Apre con un lutto tremendo, il più insostenibile di tutta l’infanzia, sullo sfondo di una America operaia dove anche le donne possono morire orribilmente sul posto di lavoro. Istantanee tragiche di una working class costretta a fare i conti già allora con l’insicurezza e un contesto suburbano al quale i figli possono sfuggire solo imbracciando una bici che però non può ancora volare. Qui la macchina da presa dei ragazzi rappresenta il sogno di un riscatto personale ancora di là da venire, il mezzo per evadere dalle proprie gabbie familiari ed esorcizzare l’orrore del quotidiano ma soprattutto il luogo dove i morti viventi inevitabilmente fanno molta meno paura di quelli veri. Vengono dritte da Spielberg quelle figure di padri assenti così assidue in tutta la sua filmografia ma che in realtà non sono altro che ennesimi bimbi sperduti costretti a misurarsi anche loro con solitudini e sensi di colpa. E se i militari ottusi e responsabili rispecchiano il tipico antagonismo da popolo dell’Area 51, l’E.T. di turno non è più l’amabile folletto con la testa a tartaruga e il dito luminescente con il quale vorremo tanto fare il salto intergalattico, ma una creatura livorosa e affaccendata che sul suo cammino non ha mai incontrato Elliott o l’amicizia e vuole solo ritrovare la strada di casa anche a costo di uccidere.
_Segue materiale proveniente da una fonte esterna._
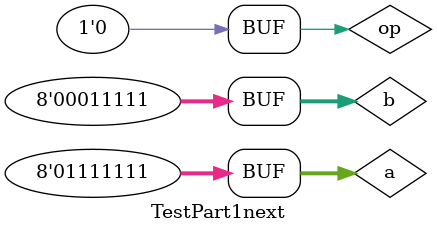
<source format=v>
`timescale 1ns / 1ps


module TestPart1next;

	// Inputs
	reg [7:0] a;
	reg [7:0] b;
	reg op;

	// Outputs
	wire [7:0] sum;
	wire carry;
	wire overflow;

	// Instantiate the Unit Under Test (UUT)
	EightBitRippleAdder uut (
		.a(a), 
		.b(b), 
		.op(op), 
		.sum(sum), 
		.carry(carry), 
		.overflow(overflow)
	);

	
	initial begin
		// Initialize Inputs
		a = 0;
		b = 0;
		op = 0;

		// Initialize Inputs
    
    // Wait 100 ns for global reset to finish
    #100;
        
    // Add stimulus here
    
				#10 a=8'b00000001;b=8'b00000001;op=1'b0;//pos + pos
				#10 a=8'b00000010;b=8'b11111110;op=1'b0;//pos + negative				
				#10 a=8'b11111111;b=8'b00000001;op=1'b0;//negative + positive
				#10 a=8'b11111111;b=8'b11111111;op=1'b0; //negative + negative
				#10 a=8'b00011001;b=8'b10110001;op=1'b1; //positive - negative
				#10 a=8'b00111101;b=8'b00110101;op=1'b1; //positive - positive					
				#10 a=8'b10000111;b=8'b00000111;op=1'b1;//negative - postive
				#10 a=8'b10100111;b=8'b10010111;op=1'b1;//negative - negative
				#10 a=8'b10000001;b=8'b10000001;op=1'b0;//overflow negative + negative
				#10 a=8'b01111111;b=8'b00011111;op=1'b0;//overflow positive + positve
    end 
 
    initial begin
					
		$monitor("time=",$time, " A=%b Operation: %b :  B=%b  : Sum=%b : Cout=%b ",a,op,b,sum,carry);
		
    end       
	

	
      
endmodule


</source>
Super 8: Innovativo Cinema Vintage

Il bambino e l’alieno nell’unico faccia a faccia del film hanno modo di guardarsi negli occhi ma non (stavolta) per dichiararsi il reciproco affetto quanto piuttosto per incrociare le rispettive solitudini e scoprirsi simili nel proprio bisogno di casa. Ma se in “Incontri ravvicinati” i destini di umani ed alieni tendevano a convergere verso la stessa nave madre dentro cui rinascere a nuova vita, in Super 8 la nave diventa simbolicamente madre anche per il ragazzino protagonista, perché in essa lascia che si perda quell’ultimo frammento che lo lega al ricordo del suo genitore più caro. Il ciondolo che fluttua nel lirico finale dell’ultimo incontro alieno suggella con dolore lo struggente addio all’età dei giochi e l’approdo inevitabile a quella adulta. Quell’innocenza perduta a cui Spielberg, tramite Abrams, sembra ancora anelare proprio come il Kane di Quarto Potere con la sua Rosebud d’infantile memoria. Il filmino amatoriale che scorre sui titoli di coda non può che confermare la sincerità di tutta l’operazione. Super 8 è davvero la dimostrazione che un altro blockbuster è ancora possibile.